══ DATA ══

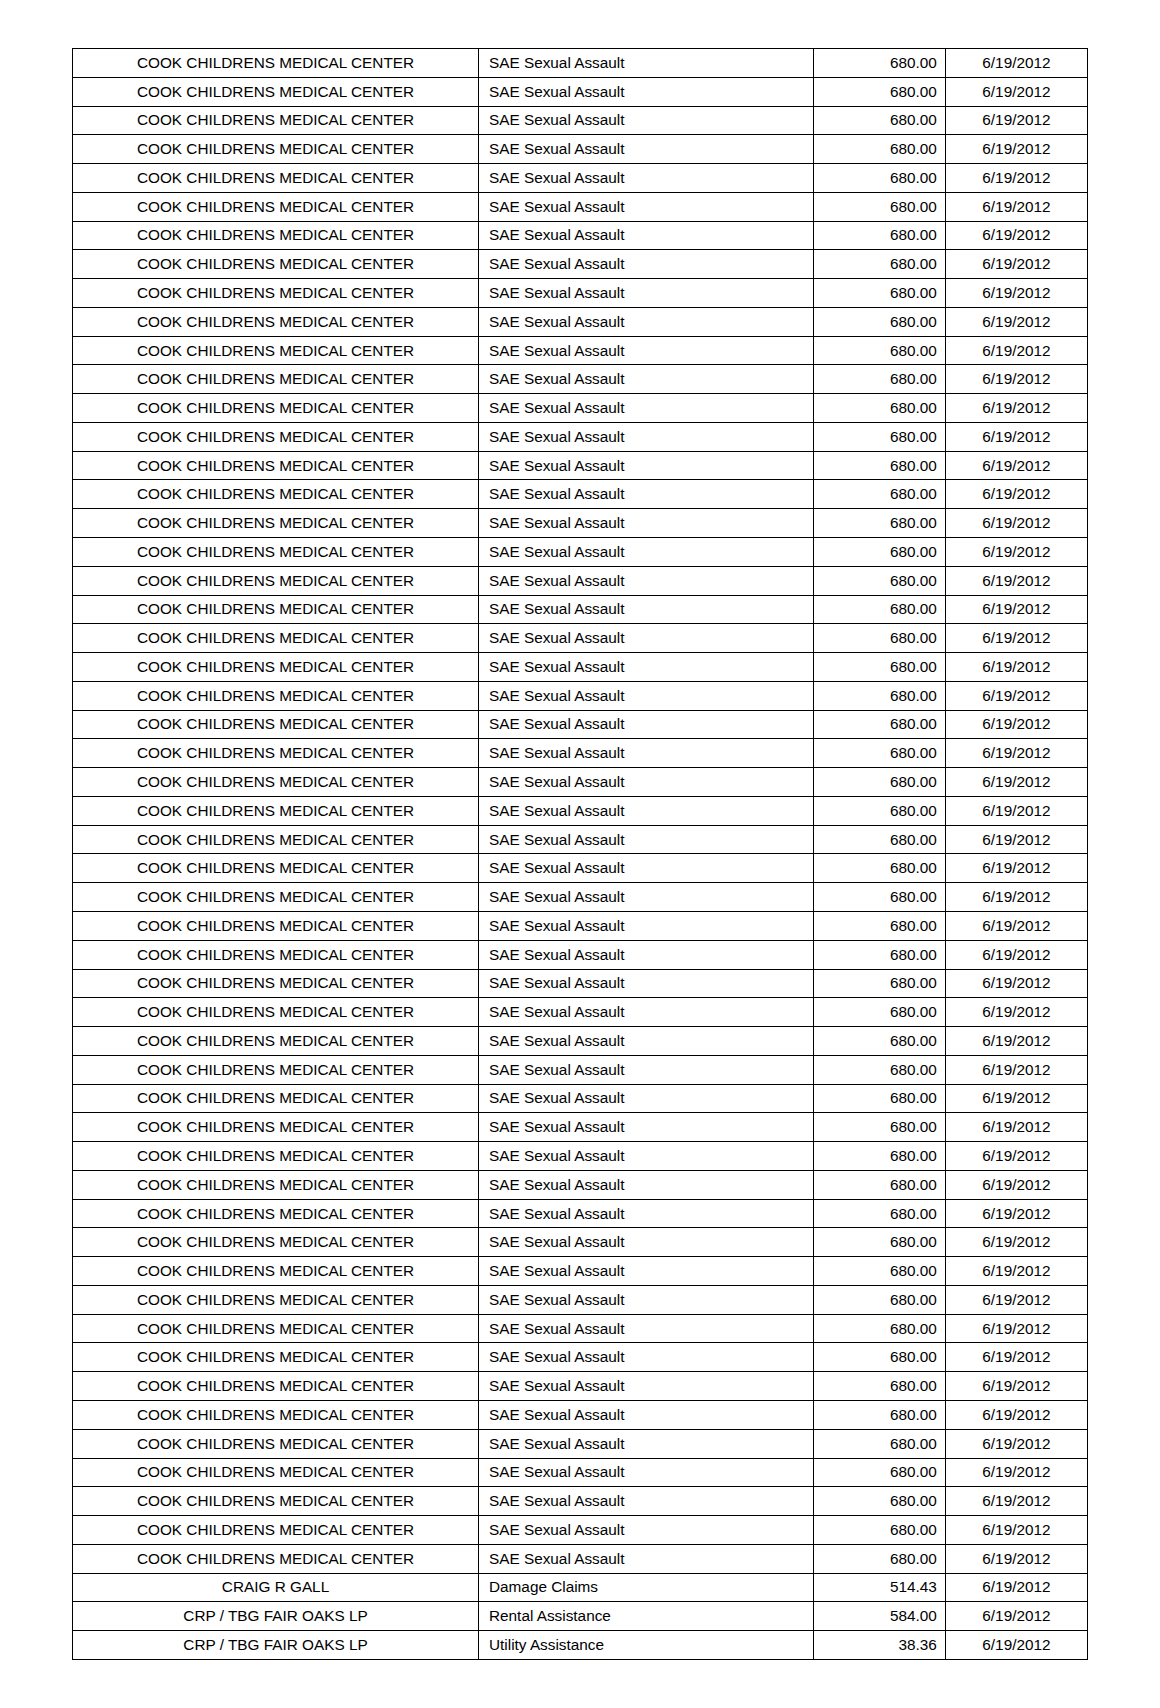| COOK CHILDRENS MEDICAL CENTER | SAE Sexual Assault | 680.00 | 6/19/2012 |
| COOK CHILDRENS MEDICAL CENTER | SAE Sexual Assault | 680.00 | 6/19/2012 |
| COOK CHILDRENS MEDICAL CENTER | SAE Sexual Assault | 680.00 | 6/19/2012 |
| COOK CHILDRENS MEDICAL CENTER | SAE Sexual Assault | 680.00 | 6/19/2012 |
| COOK CHILDRENS MEDICAL CENTER | SAE Sexual Assault | 680.00 | 6/19/2012 |
| COOK CHILDRENS MEDICAL CENTER | SAE Sexual Assault | 680.00 | 6/19/2012 |
| COOK CHILDRENS MEDICAL CENTER | SAE Sexual Assault | 680.00 | 6/19/2012 |
| COOK CHILDRENS MEDICAL CENTER | SAE Sexual Assault | 680.00 | 6/19/2012 |
| COOK CHILDRENS MEDICAL CENTER | SAE Sexual Assault | 680.00 | 6/19/2012 |
| COOK CHILDRENS MEDICAL CENTER | SAE Sexual Assault | 680.00 | 6/19/2012 |
| COOK CHILDRENS MEDICAL CENTER | SAE Sexual Assault | 680.00 | 6/19/2012 |
| COOK CHILDRENS MEDICAL CENTER | SAE Sexual Assault | 680.00 | 6/19/2012 |
| COOK CHILDRENS MEDICAL CENTER | SAE Sexual Assault | 680.00 | 6/19/2012 |
| COOK CHILDRENS MEDICAL CENTER | SAE Sexual Assault | 680.00 | 6/19/2012 |
| COOK CHILDRENS MEDICAL CENTER | SAE Sexual Assault | 680.00 | 6/19/2012 |
| COOK CHILDRENS MEDICAL CENTER | SAE Sexual Assault | 680.00 | 6/19/2012 |
| COOK CHILDRENS MEDICAL CENTER | SAE Sexual Assault | 680.00 | 6/19/2012 |
| COOK CHILDRENS MEDICAL CENTER | SAE Sexual Assault | 680.00 | 6/19/2012 |
| COOK CHILDRENS MEDICAL CENTER | SAE Sexual Assault | 680.00 | 6/19/2012 |
| COOK CHILDRENS MEDICAL CENTER | SAE Sexual Assault | 680.00 | 6/19/2012 |
| COOK CHILDRENS MEDICAL CENTER | SAE Sexual Assault | 680.00 | 6/19/2012 |
| COOK CHILDRENS MEDICAL CENTER | SAE Sexual Assault | 680.00 | 6/19/2012 |
| COOK CHILDRENS MEDICAL CENTER | SAE Sexual Assault | 680.00 | 6/19/2012 |
| COOK CHILDRENS MEDICAL CENTER | SAE Sexual Assault | 680.00 | 6/19/2012 |
| COOK CHILDRENS MEDICAL CENTER | SAE Sexual Assault | 680.00 | 6/19/2012 |
| COOK CHILDRENS MEDICAL CENTER | SAE Sexual Assault | 680.00 | 6/19/2012 |
| COOK CHILDRENS MEDICAL CENTER | SAE Sexual Assault | 680.00 | 6/19/2012 |
| COOK CHILDRENS MEDICAL CENTER | SAE Sexual Assault | 680.00 | 6/19/2012 |
| COOK CHILDRENS MEDICAL CENTER | SAE Sexual Assault | 680.00 | 6/19/2012 |
| COOK CHILDRENS MEDICAL CENTER | SAE Sexual Assault | 680.00 | 6/19/2012 |
| COOK CHILDRENS MEDICAL CENTER | SAE Sexual Assault | 680.00 | 6/19/2012 |
| COOK CHILDRENS MEDICAL CENTER | SAE Sexual Assault | 680.00 | 6/19/2012 |
| COOK CHILDRENS MEDICAL CENTER | SAE Sexual Assault | 680.00 | 6/19/2012 |
| COOK CHILDRENS MEDICAL CENTER | SAE Sexual Assault | 680.00 | 6/19/2012 |
| COOK CHILDRENS MEDICAL CENTER | SAE Sexual Assault | 680.00 | 6/19/2012 |
| COOK CHILDRENS MEDICAL CENTER | SAE Sexual Assault | 680.00 | 6/19/2012 |
| COOK CHILDRENS MEDICAL CENTER | SAE Sexual Assault | 680.00 | 6/19/2012 |
| COOK CHILDRENS MEDICAL CENTER | SAE Sexual Assault | 680.00 | 6/19/2012 |
| COOK CHILDRENS MEDICAL CENTER | SAE Sexual Assault | 680.00 | 6/19/2012 |
| COOK CHILDRENS MEDICAL CENTER | SAE Sexual Assault | 680.00 | 6/19/2012 |
| COOK CHILDRENS MEDICAL CENTER | SAE Sexual Assault | 680.00 | 6/19/2012 |
| COOK CHILDRENS MEDICAL CENTER | SAE Sexual Assault | 680.00 | 6/19/2012 |
| COOK CHILDRENS MEDICAL CENTER | SAE Sexual Assault | 680.00 | 6/19/2012 |
| COOK CHILDRENS MEDICAL CENTER | SAE Sexual Assault | 680.00 | 6/19/2012 |
| COOK CHILDRENS MEDICAL CENTER | SAE Sexual Assault | 680.00 | 6/19/2012 |
| COOK CHILDRENS MEDICAL CENTER | SAE Sexual Assault | 680.00 | 6/19/2012 |
| COOK CHILDRENS MEDICAL CENTER | SAE Sexual Assault | 680.00 | 6/19/2012 |
| COOK CHILDRENS MEDICAL CENTER | SAE Sexual Assault | 680.00 | 6/19/2012 |
| COOK CHILDRENS MEDICAL CENTER | SAE Sexual Assault | 680.00 | 6/19/2012 |
| COOK CHILDRENS MEDICAL CENTER | SAE Sexual Assault | 680.00 | 6/19/2012 |
| COOK CHILDRENS MEDICAL CENTER | SAE Sexual Assault | 680.00 | 6/19/2012 |
| COOK CHILDRENS MEDICAL CENTER | SAE Sexual Assault | 680.00 | 6/19/2012 |
| COOK CHILDRENS MEDICAL CENTER | SAE Sexual Assault | 680.00 | 6/19/2012 |
| CRAIG R GALL | Damage Claims | 514.43 | 6/19/2012 |
| CRP / TBG FAIR OAKS LP | Rental Assistance | 584.00 | 6/19/2012 |
| CRP / TBG FAIR OAKS LP | Utility Assistance | 38.36 | 6/19/2012 |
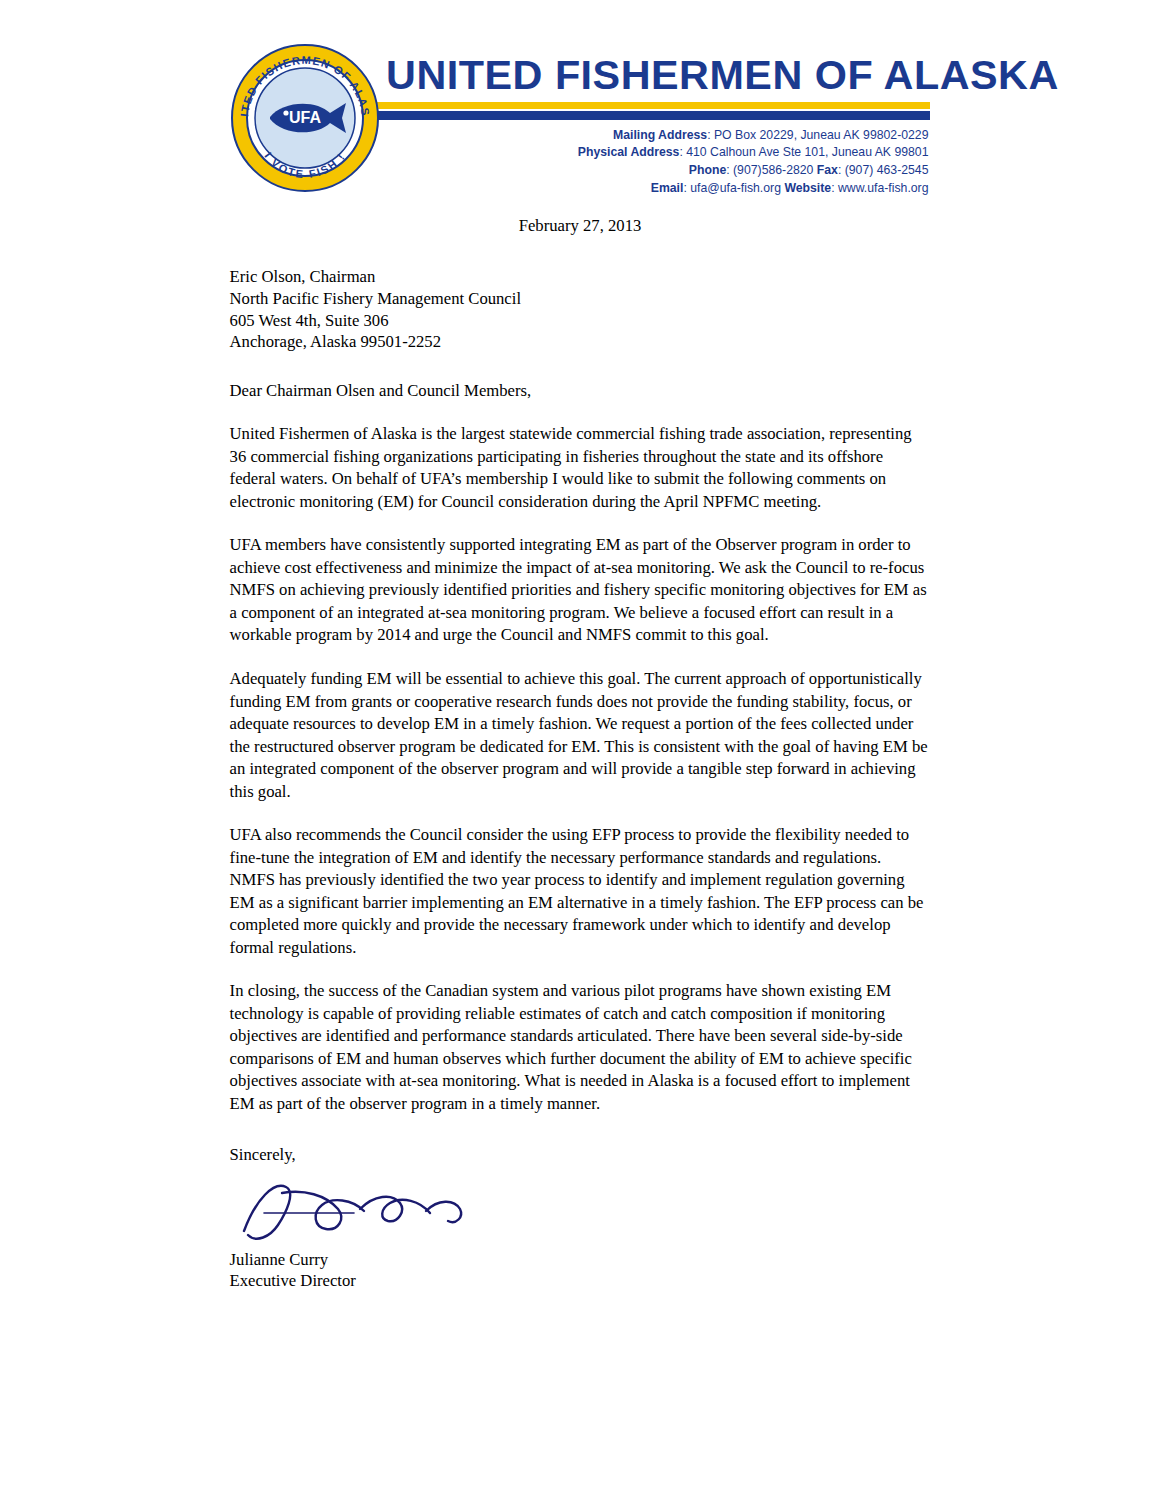UNITED FISHERMEN OF ALASKA I VOTE FISH ! UFA
UNITED FISHERMEN OF ALASKA
Mailing Address: PO Box 20229, Juneau AK 99802-0229
Physical Address: 410 Calhoun Ave Ste 101, Juneau AK 99801
Phone: (907)586-2820 Fax: (907) 463-2545
Email: ufa@ufa-fish.org Website: www.ufa-fish.org
February 27, 2013
Eric Olson, Chairman
North Pacific Fishery Management Council
605 West 4th, Suite 306
Anchorage, Alaska 99501-2252
Dear Chairman Olsen and Council Members,
United Fishermen of Alaska is the largest statewide commercial fishing trade association, representing 36 commercial fishing organizations participating in fisheries throughout the state and its offshore federal waters. On behalf of UFA’s membership I would like to submit the following comments on electronic monitoring (EM) for Council consideration during the April NPFMC meeting.
UFA members have consistently supported integrating EM as part of the Observer program in order to achieve cost effectiveness and minimize the impact of at-sea monitoring. We ask the Council to re-focus NMFS on achieving previously identified priorities and fishery specific monitoring objectives for EM as a component of an integrated at-sea monitoring program. We believe a focused effort can result in a workable program by 2014 and urge the Council and NMFS commit to this goal.
Adequately funding EM will be essential to achieve this goal. The current approach of opportunistically funding EM from grants or cooperative research funds does not provide the funding stability, focus, or adequate resources to develop EM in a timely fashion. We request a portion of the fees collected under the restructured observer program be dedicated for EM. This is consistent with the goal of having EM be an integrated component of the observer program and will provide a tangible step forward in achieving this goal.
UFA also recommends the Council consider the using EFP process to provide the flexibility needed to fine-tune the integration of EM and identify the necessary performance standards and regulations. NMFS has previously identified the two year process to identify and implement regulation governing EM as a significant barrier implementing an EM alternative in a timely fashion. The EFP process can be completed more quickly and provide the necessary framework under which to identify and develop formal regulations.
In closing, the success of the Canadian system and various pilot programs have shown existing EM technology is capable of providing reliable estimates of catch and catch composition if monitoring objectives are identified and performance standards articulated. There have been several side-by-side comparisons of EM and human observes which further document the ability of EM to achieve specific objectives associate with at-sea monitoring. What is needed in Alaska is a focused effort to implement EM as part of the observer program in a timely manner.
Sincerely,
Julianne Curry
Executive Director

═══

* **WHAT IS NEEDED**
If a line in the listing contains the string "implement", copy it.

* **FINAL ANSWER**
UFA also recommends the Council consider the using EFP process to provide the flexibility needed to fine-tune the integration of EM and identify the necessary performance standards and regulations. NMFS has previously identified the two year process to identify and implement regulation governing EM as a significant barrier implementing an EM alternative in a timely fashion. The EFP process can be completed more quickly and provide the necessary framework under which to identify and develop formal regulations.
In closing, the success of the Canadian system and various pilot programs have shown existing EM technology is capable of providing reliable estimates of catch and catch composition if monitoring objectives are identified and performance standards articulated. There have been several side-by-side comparisons of EM and human observes which further document the ability of EM to achieve specific objectives associate with at-sea monitoring. What is needed in Alaska is a focused effort to implement EM as part of the observer program in a timely manner.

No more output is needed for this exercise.